145 Views Asked by At

I'm trying to understand the meaning of the Poisson distribution and when it should be applicable. However, I'm confused by some of Wikipedia's examples of applications.

For concreteness, consider this example

For instance, a call center receives an average of 180 calls per hour, 24 hours a day. The calls are independent; receiving one does not change the probability of when the next one will arrive. The number of calls received during any minute has a Poisson probability distribution with mean 3: the most likely numbers are 2 and 3 but 1 and 4 are also likely and there is a small probability of it being as low as zero and a very small probability it could be 10.

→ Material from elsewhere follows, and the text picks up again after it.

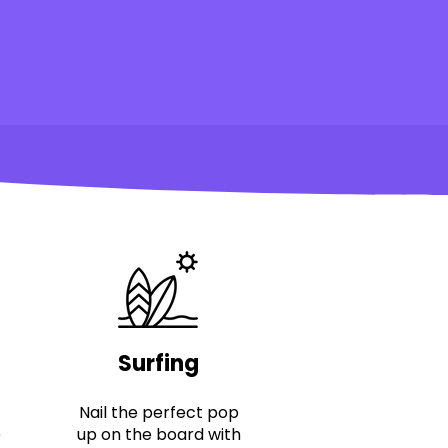
Surfing
Nail the perfect pop
e
up on the board with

My immediate instinct when reading this example was to go after the discrete probability distribution that maximizes entropy, constrained to the requirement that the average should be $\lambda = 180$ calls per hour. This can be done by maximizing the quantity $$- \sum_n p_n \log p_n - \alpha \left(\sum_n p_n - 1\right) - \beta \left(\sum_n n p_n - \lambda\right),$$ where $\alpha$ and $\beta$ are Lagrange multipliers that will later be fixed by the constraints on normalization and average. The resulting distribution is then $$p_n = \frac{1}{1+\lambda}\left(1 + \frac{1}{\lambda}\right)^{-n}, \tag{1}$$ which is not the Poisson distribution. If we plot it against a Poisson distribution for $\lambda = 5$, we get Comparison of the distribution of Eq. (1) with a Poisson distribution. Eq.(1) has a peak at zero, and then decays.

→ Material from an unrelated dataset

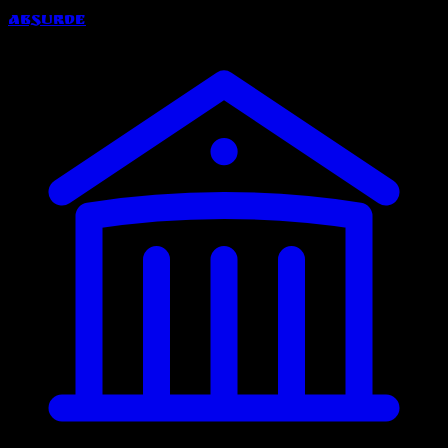
Absurde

Later on the Wikipedia article, it is stated that

The Poisson distribution is an appropriate model if the following assumptions are true:

  • $k$ is the number of times an event occurs in an interval and $k$ can take values 0, 1, 2, ….
  • The occurrence of one event does not affect the probability that a second event will occur. That is, events occur independently.
  • The average rate at which events occur is independent of any occurrences. For simplicity, this is usually assumed to be constant, but may in practice vary with time.
  • Two events cannot occur at exactly the same instant; instead, at each very small sub-interval, either exactly one event occurs, or no event occurs.

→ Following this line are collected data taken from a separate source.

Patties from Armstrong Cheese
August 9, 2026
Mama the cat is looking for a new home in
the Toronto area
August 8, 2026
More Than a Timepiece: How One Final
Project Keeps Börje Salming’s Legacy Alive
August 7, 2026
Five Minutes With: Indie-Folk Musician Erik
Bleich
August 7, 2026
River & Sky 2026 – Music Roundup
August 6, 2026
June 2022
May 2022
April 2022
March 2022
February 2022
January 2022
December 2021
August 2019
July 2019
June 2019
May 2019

If these conditions are true, then $k$ is a Poisson random variable, and the distribution of $k$ is a Poisson distribution.

but I do not understand how the distribution on Eq. (1) fails to satisfy these requirements.

In short, the point of this post boils down to the two related questions:

  1. In problems such as the call center one, how could one determine that the Poisson distribution is better suited than the one on Eq. (1)? In other words, which sort of information is being provided besides the average of the distribution?
  2. How does Eq. (1) fail to satisfy any of the requirements that Wikipedia states as pretty much defining a Poisson distribution? Does any of them encode information that is not giving by the maximum entropy procedure?

Derivation of Eq. (1)

For completeness, let me sketch the derivation of Eq. (1). Since we want to maximize $$- \sum_n p_n \log p_n - \alpha \left(\sum_n p_n - 1\right) - \beta \left(\sum_n n p_n - \lambda\right),$$ we differentiate it with respect to $p_n$ for each $n$ and each those derivatives to zero. This leads us to $$- \log p_n - 1 - \alpha - n \beta = 0,$$ and hence $$p_n = \exp(- 1 - \alpha - n \beta).$$

We may then impose the normalization and average conditions $\sum p_n =1$ and $\sum_n n p_n = \lambda$ to fix the constants $\alpha$ and $\beta$. I did the computation on Mathematica and, after simplifying the expression, got to Eq. (1).